We appreciated that the authors suggested a mitigation strategy. We found the questions in the model info sheets to be a useful sanity check for any ML practitioner. However, the level of detail requested from the info sheets would likely only be filled out if peer reviewed journals required it.  Even if journals require model info sheets as part of the peer review process, we agree with the authors that there are still limitations. Most notably, the claims in the model info sheets can’t be verified without the code, computing environment, and data. There are some scientific research fields where authors might be unwilling or unable to disclose all information due to privacy concerns. In addition, there is nothing to prevent authors from lying or not having the ML expertise to fill out the model info sheet correctly. Since ML has become more accessible to non-ML experts, subtle cases might not easily be noticed by the author or reviewer.
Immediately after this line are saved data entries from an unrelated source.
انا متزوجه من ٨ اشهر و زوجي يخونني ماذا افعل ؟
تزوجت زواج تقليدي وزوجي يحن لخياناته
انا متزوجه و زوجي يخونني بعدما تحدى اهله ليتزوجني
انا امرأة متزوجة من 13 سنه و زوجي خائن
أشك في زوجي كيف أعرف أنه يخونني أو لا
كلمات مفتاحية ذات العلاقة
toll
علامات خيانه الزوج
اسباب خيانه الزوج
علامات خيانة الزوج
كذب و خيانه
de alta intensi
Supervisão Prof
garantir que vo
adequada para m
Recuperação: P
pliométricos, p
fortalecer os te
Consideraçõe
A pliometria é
In industry, data privacy is also a concern but ML practitioners within a company could use these model info sheets to identify data leakage in industry based applications. However, there is no way to enforce this across companies or for a user of an industry based ML application to determine if the results are sound. Industry based ML is growing and there are often many groups within a company experimenting with ML. From what we have seen, there are no established within-company standards let alone between-company standards that would require the use of model info sheets to prevent data leakage.
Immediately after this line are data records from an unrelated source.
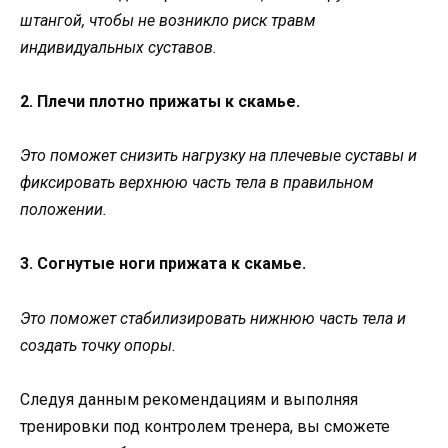
штангой, чтобы не возникло риск травм
индивидуальных суставов.
2. Плечи плотно прижаты к скамье.
Это поможет снизить нагрузку на плечевые суставы и
фиксировать верхнюю часть тела в правильном
положении.
3. Согнутые ноги прижата к скамье.
Это поможет стабилизировать нижнюю часть тела и
создать точку опоры.
Следуя данным рекомендациям и выполняя
тренировки под контролем тренера, вы сможете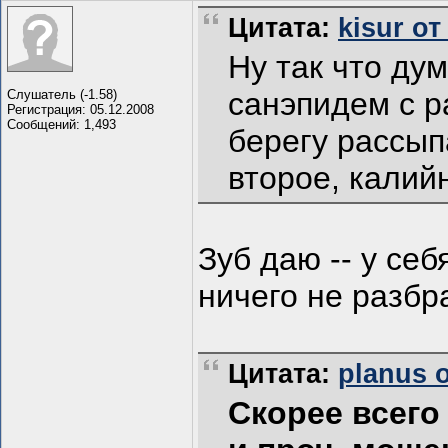
Цитата:
kisur от
Ну так что ду
санэпидем с р
Слушатель (-1.58)
Регистрация: 05.12.2008
Сообщений: 1,493
берегу рассып
второе, калий
Зуб даю -- у себ
ничего не разбр
Цитата:
planus о
Скорее всего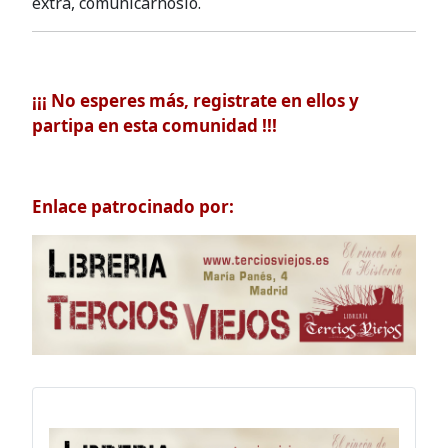
extra, comunicárnoslo.
¡¡¡ No esperes más, registrate en ellos y
partipa en esta comunidad !!!
Enlace patrocinado por: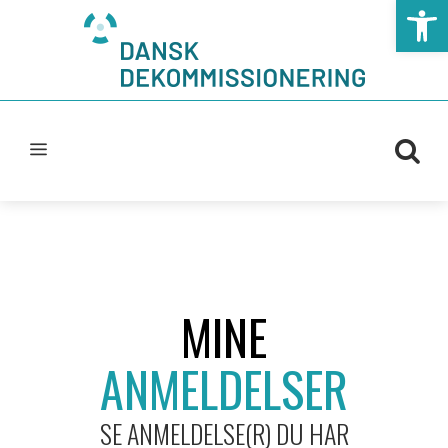
Open t
MINE
ANMELDELSER
SE ANMELDELSE(R) DU HAR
Figure 1. A comparison of reported and corrected results in civil war prediction papers published in top political science journals.

Civil war predictions

To understand the impact of data leakage the authors present a case study on civil war predictions. They identified 12 papers on the topic that provided the code and data. Of the 12 papers identified, four claimed superior performance of complex ML models compared to logistic regression. When all types of data leakage were identified and fixed, the complex models did not outperform logistic regression (Figure 1). Figure 1 shows how the performance metric is reduced after data leakage is corrected. In particular, we noticed that model performance of the simple logistic regression model was not impacted as much by data leakage compared to the complex (tree-based) ML methods. We wish the authors had speculated on why. 

Final thoughts

Data leakage is a big issue that is not highlighted enough. The authors focused their efforts on identifying data leakage in ML-based science. While we appreciate them proposing a solution to identify and prevent data leakage, we think filling out model info sheets is a big ask and unlikely to be a common practice unless required by the peer review process. In addition, there are efficacy issues with model info sheets and it will be impossible to substantiate each claim. Industry ML applications are likely facing similar challenges with data leakage as ML-based science but these effects will be even more challenging to detect and quantify.